**WHAT THIS TASK INVOLVES:**
In the passage on motivators and Cialdini's principles, what does Robert Cialdini teach, and at which university?

However these motivators are specific to your target audience and sometimes the audience we gain isn’t exactly what we planned or shifts over time. We can do all the user research possible and our learnings can still have flaws .

The motivators in the limbic map are a specific types of motivator. Humans are, as a whole, are social creatures and this has led us to develop other global types of motivators that help us take actions based around social interaction.

The motivators Professor Cialdini’ has created below are true to (almost) everyone regardless of the motivations outlined in the limbic map. You should take each and every one into account when designing apps or any other digital solutions and see if you can utilising them to motivate your users to take your desired actions.

Cialdini's 7 principles

Robert Cialdini is a hugely influential author and professor of psychology and marketing at the Arizona State University. His leading works are built around the foundation of persuasion and how we can can use originally 6 but now 7 motivations to help persuade our audience to take actions.

**EXTRACTED INFORMATION:**

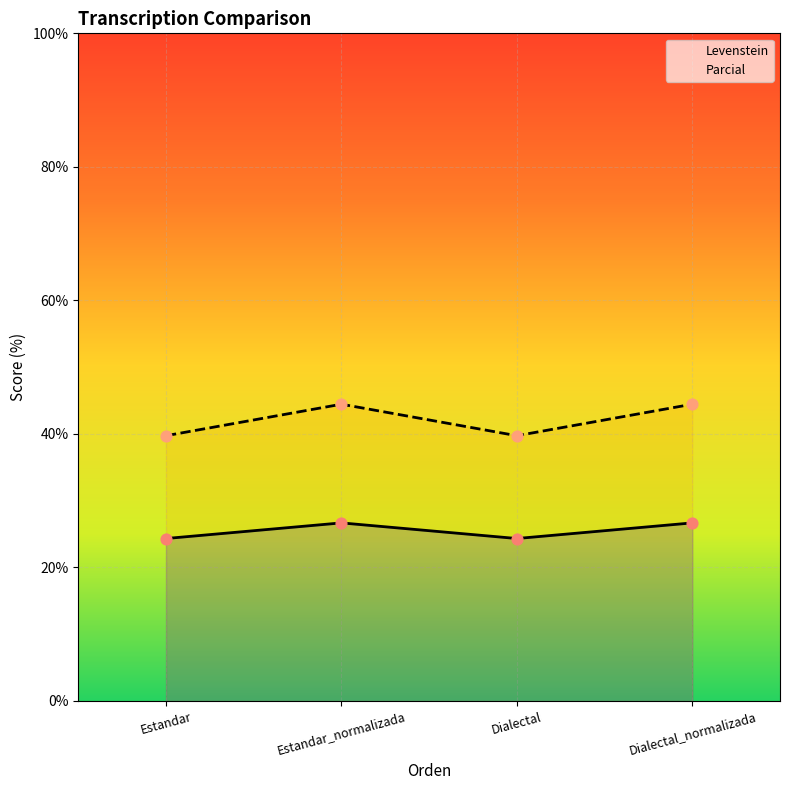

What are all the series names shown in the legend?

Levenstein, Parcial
--
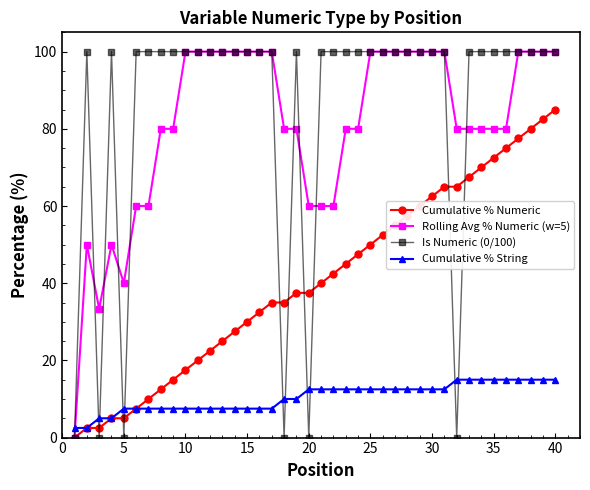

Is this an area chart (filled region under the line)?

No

**TASK RESULT:**
Psychology and marketing at the Arizona State University.